Love is Hard to Watch 


Love is Blind, a new reality show on Netflix hosted by Nick and Vanessa Lachey, tries to explore whether couples can fall in love based on personality alone, without being distracted by appearances or the real world. However, the premise is faux-deep, even for reality TV standards. Love Is Blind is undeniably binge-able, but its version of romance often comes off more toxic than aspirational, and it is crucial to examine the problematic aspects that it perpetuates regarding love and relationships.


The premise of the show is simple: over a 10 day period, contestants enter “pods” (cozy little rooms with couches and a shared wall), talk to their prospective spouses without seeing each other, and have their interactions filmed. The eventual goal of the show is engagement after a mere four weeks, and, somehow, most contestants do leave the pods claiming to have found “the one.” While many of the couples are initially, or so they claim, “deeply in love,” their relationships inevitably do not survive very long in the real world. Many of the pairs realize that their connection just “wasn’t there” once they actually see each other in person. 


As can be expected simply from the synopsis, Love is Blind undoubtedly earns its place as one of the most cringeworthy and awkward reality shows out there. The contestants on the show claim to be searching for love, but their desperation often overshadows any genuine emotions they might feel. The conversations between the pairs are stilted and forced, and the show is filled with uncomfortable moments that are difficult to watch.


This lack of authenticity is perhaps the aspect of the show which bothers me the most. Love is Blind claims to be unscripted, but I find it hard to believe that multiple contestants want to whip out their guitars and belt out love songs to people they just met. It is clear that the producers often manipulate the narrative to create conflict; from the carefully curated couples to the dramatic pauses and cliffhangers, the show is a masterclass in creating artificial tension. The contestants are also very superficial, often asking each other about their height and weight, which challenges the entire point of the show. The idea of falling in love with someone for simply their character seems romantic, but the relationships that are forged are shallow, lacking any true depth or meaningful connection. Love is Blind fails to address the fact that relationships are complex. While the idea of relationships requiring more than just a shared physical attraction is sweet, the show forgets about important issues such as compatibility, communication, and trust – things which cannot be formed with a wall in between. 


Overall, the format of the show is completely ridiculous, as it encourages the contestants to rush into life-altering decisions (marriage) without fully knowing the person they are committing themselves to. This is a recipe for disaster, and it is concerning that the producers are promoting this (especially with many viewers being quite young) as an acceptable way to find love. 
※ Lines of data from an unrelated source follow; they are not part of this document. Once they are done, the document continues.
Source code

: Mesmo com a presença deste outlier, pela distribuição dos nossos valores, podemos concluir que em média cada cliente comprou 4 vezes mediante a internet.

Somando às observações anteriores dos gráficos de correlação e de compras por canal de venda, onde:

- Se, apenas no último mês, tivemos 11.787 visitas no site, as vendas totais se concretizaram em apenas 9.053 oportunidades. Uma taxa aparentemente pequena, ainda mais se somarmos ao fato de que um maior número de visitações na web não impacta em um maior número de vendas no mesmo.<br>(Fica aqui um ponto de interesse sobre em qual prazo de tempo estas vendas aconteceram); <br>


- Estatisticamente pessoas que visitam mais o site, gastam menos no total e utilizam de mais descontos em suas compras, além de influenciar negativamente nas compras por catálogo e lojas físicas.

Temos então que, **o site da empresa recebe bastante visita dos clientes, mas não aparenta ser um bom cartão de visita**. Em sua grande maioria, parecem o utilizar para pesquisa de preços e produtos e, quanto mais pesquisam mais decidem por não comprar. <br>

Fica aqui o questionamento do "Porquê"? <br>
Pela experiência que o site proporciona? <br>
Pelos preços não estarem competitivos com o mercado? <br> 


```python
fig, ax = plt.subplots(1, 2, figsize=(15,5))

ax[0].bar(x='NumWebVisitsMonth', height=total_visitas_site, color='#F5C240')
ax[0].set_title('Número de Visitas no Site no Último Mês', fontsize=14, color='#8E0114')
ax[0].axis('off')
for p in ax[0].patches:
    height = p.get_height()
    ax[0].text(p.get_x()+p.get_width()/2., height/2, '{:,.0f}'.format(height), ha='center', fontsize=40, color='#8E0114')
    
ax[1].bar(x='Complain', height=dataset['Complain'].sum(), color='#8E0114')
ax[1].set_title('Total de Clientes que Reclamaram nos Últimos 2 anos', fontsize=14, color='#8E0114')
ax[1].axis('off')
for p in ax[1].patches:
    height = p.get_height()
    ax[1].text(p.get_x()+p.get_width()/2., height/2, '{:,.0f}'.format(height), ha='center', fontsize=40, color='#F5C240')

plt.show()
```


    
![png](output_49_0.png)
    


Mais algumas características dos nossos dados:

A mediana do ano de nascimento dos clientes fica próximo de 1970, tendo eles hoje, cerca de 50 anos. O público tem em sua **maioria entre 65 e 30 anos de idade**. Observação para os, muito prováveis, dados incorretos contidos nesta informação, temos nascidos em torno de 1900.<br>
I feel that what makes Love is Blind so entertaining is that it magnifies the negative aspects of dating — desperation, miscommunication, anxiety, arguments — to such an uncomfortable and outsized degree that regular, real-life dating feels like a relief. While Love is Blind is entertaining to some, it is important to remember that the show is not a realistic representation of how people should find love. As viewers, we should demand more responsible content that promotes healthy relationships and genuine connections.